None of Volkswagen's new ad campaigns, for instance, does anything other than portray the company's cars as trendy. Automobile features, and value for money, are generally mentioned only in ads for the cheapest cars, for which low profit margins provide manufacturers little incentive to increase style. The list of such examples is endless and will probably, given American consumer trends, continue to be endless.

Is it really so far fetched to imagine functional criteria being replaced by style in the aircraft industry, or in the space industry? "No," NASA might one day say to Lockheed, "I think we'll go with this other company's rocket theirs looks so cool!" If the same maturation happens in the space industry, why, given our evidence in other fields, wouldn't we expect exactly that dialogue?

Society somehow obliges us, as consumers, to stay stylish, to keep up with the Joneses. (This concept is the subject of another column.) We owe it to ourselves as citizens, though, to make sure that the goods we purchase meet our functional expectations. With so many technologies reaching a relatively mature state nowadays, with so many industries now free to ignore tech specs in favor of colors and flavors, we are especially vulnerable to a sort of parasitical advertising that can force us to pay more for style and style alone. Goods prices should rise only when new features are innovated, not just when fashions change.

Style sells, of course, and clever manufacturers sometimes change product designs solely to capitalize on people's thirst to remain current. The phrase "planned obsolescence" comes from the auto industry of the 1950s; carmakers plastered more and more chrome and higher and higher tailfins onto each year's models while leaving the cars' mechanicals the same, and style-conscious, functionality-ignorant suburbanites snapped them up at great cost.

We are very much in danger of another such scenario today. The maturation of many modern high-tech products, and the huge variety of goods available, causes many consumers' eyes to glaze over when it comes time to make a purchase. Confused consumers are easy prey for advertisers, who attempt to instill "brand consciousness" based on style in order to immediately resolve product confusion. That such advertising often causes consumers to pay more than they should is easily overlooked.

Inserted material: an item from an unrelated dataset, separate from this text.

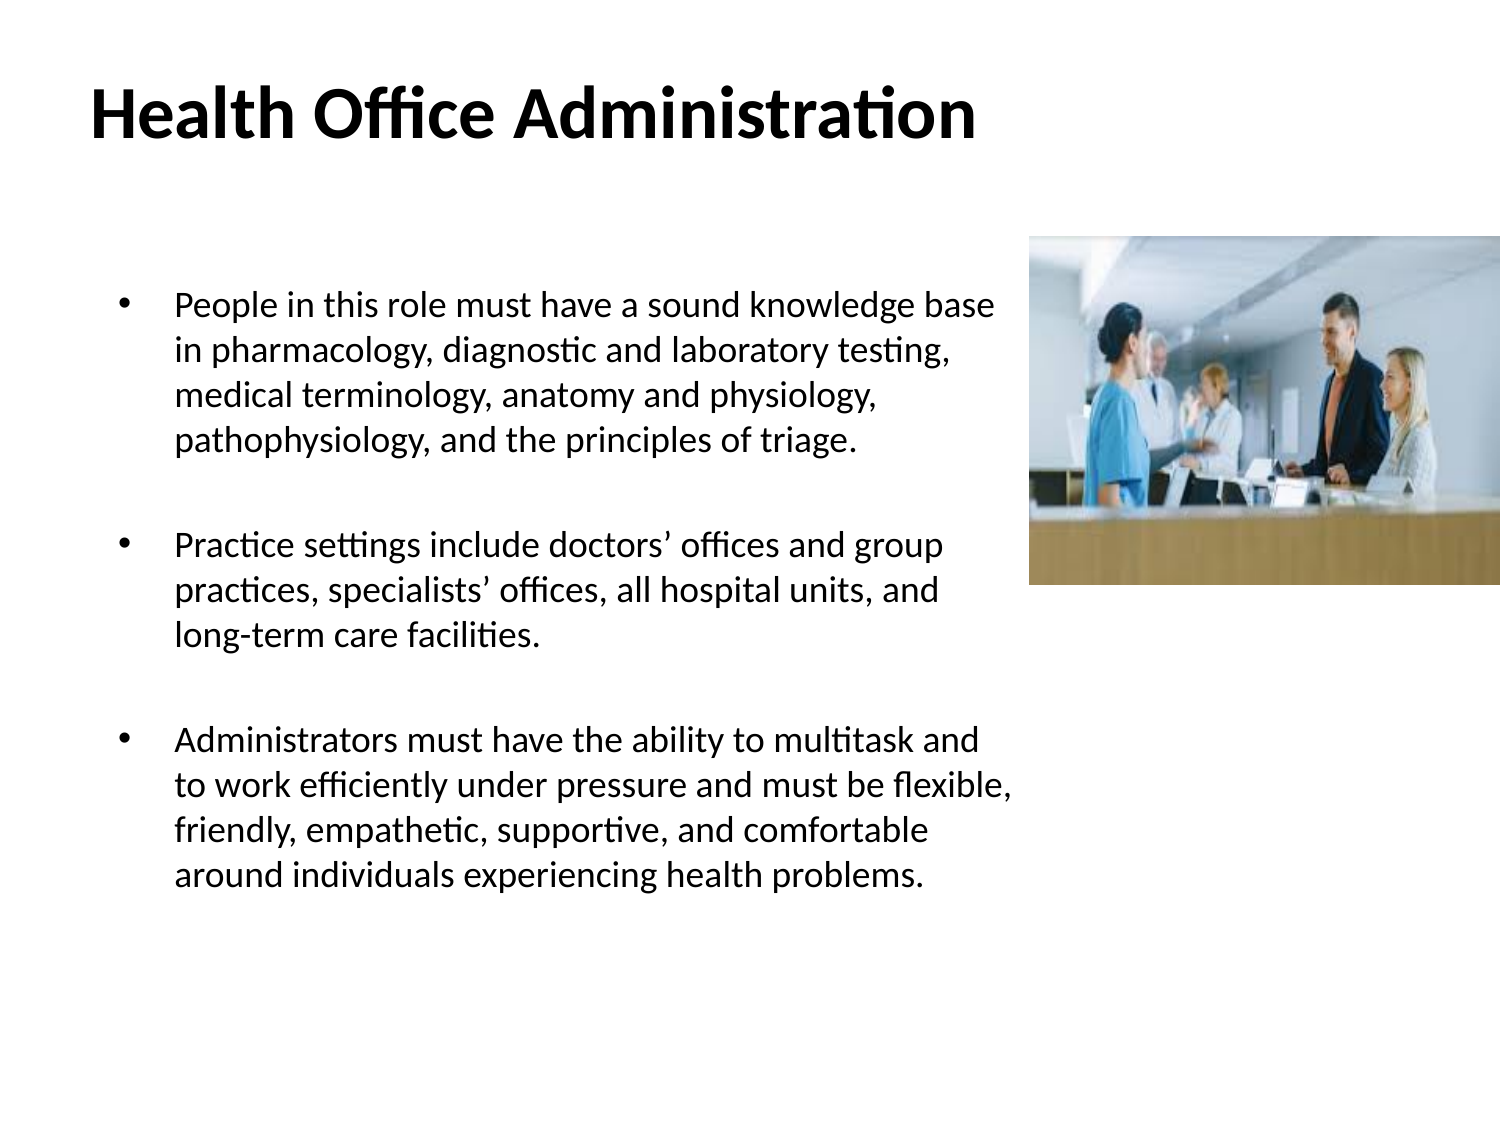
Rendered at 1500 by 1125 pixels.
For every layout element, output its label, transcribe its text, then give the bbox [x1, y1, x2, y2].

title Health Office Administration [75, 45, 1425, 173]
list People in this role must have a sound knowledge base in pharmacology, diagnostic and laboratory testing, medical terminology, anatomy and physiology, pathophysiology, and the principles of triage. Practice settings include doctors’ offices and group practices, specialists’ offices, all hospital units, and long-term care facilities. Administrators must have the ability to multitask and to work efficiently under pressure and must be flexible, friendly, empathetic, supportive, and comfortable around individuals experiencing health problems. [103, 219, 1030, 1035]
picture [1029, 236, 1500, 585]
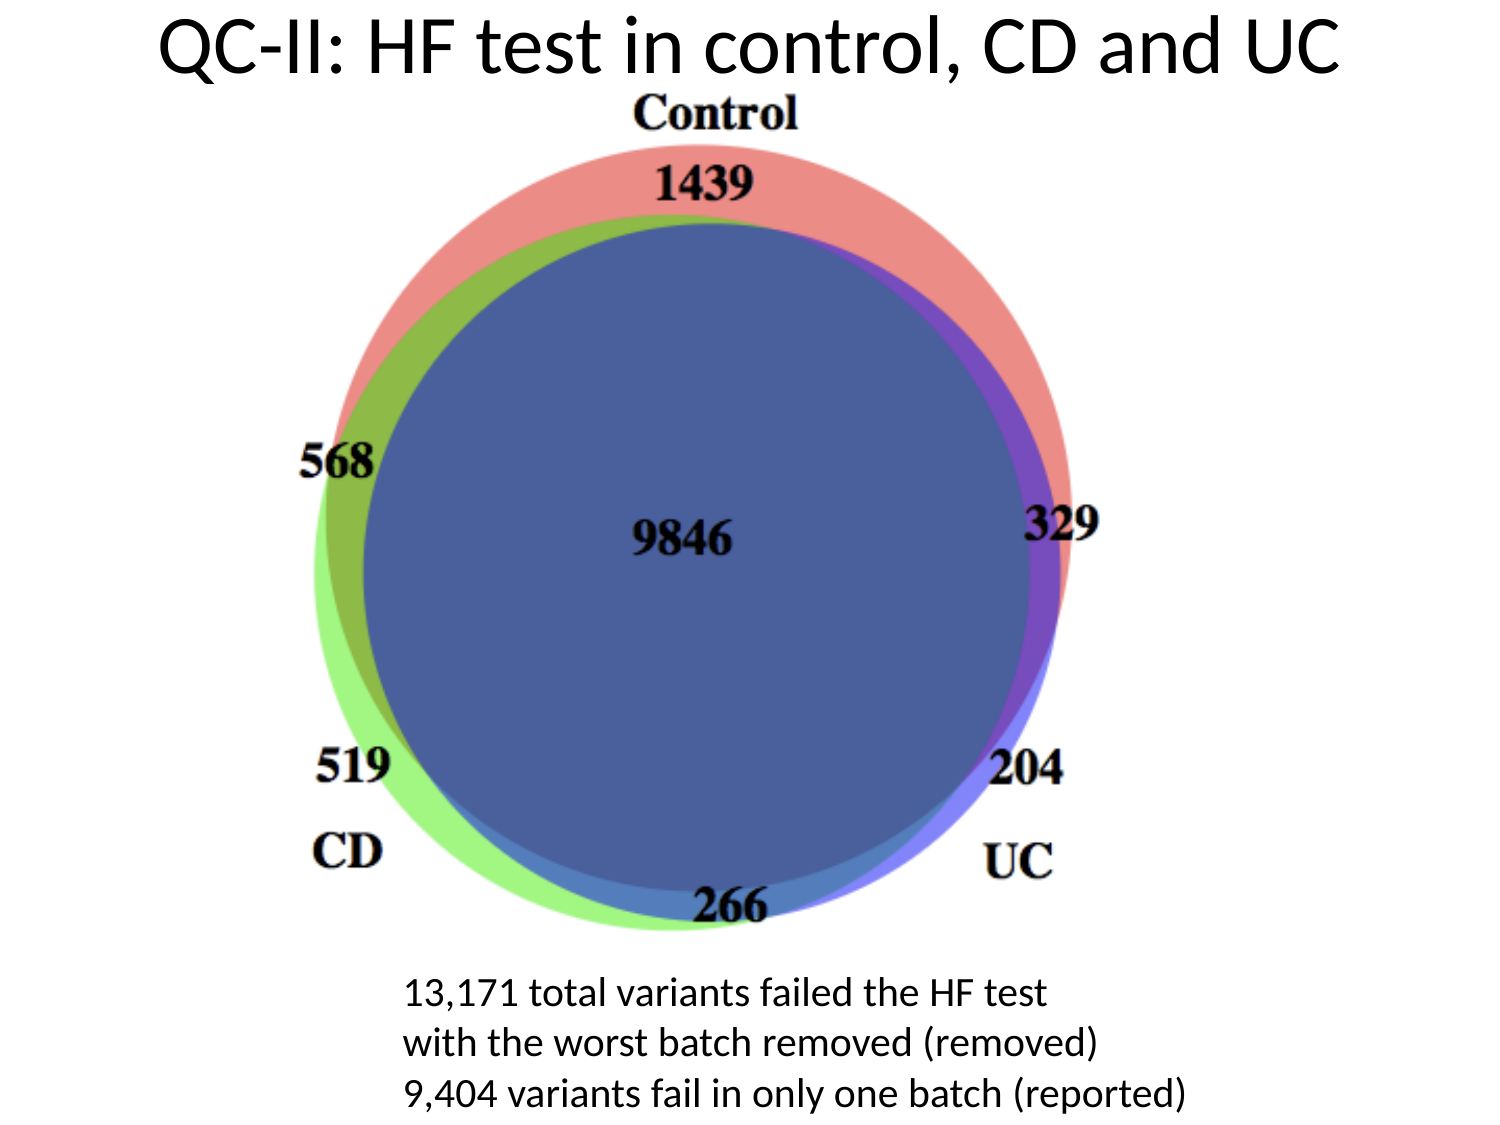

It shouldn't be. Consumers must educate themselves to make sure the computers and other high-tech goods they buy aren't unnecessarily laden with chrome; iMac buyers should make sure to choose that machine based on its functional suitability, not just on the height of its virtual tailfins. The typical American consumer of the next millennium, no matter how style-conscious, should keep an eye out for the filament, not just the flash, lest she go blind. I hope, at least as a first result of such education, that the next-generation space shuttle never has tailfins it doesn't need.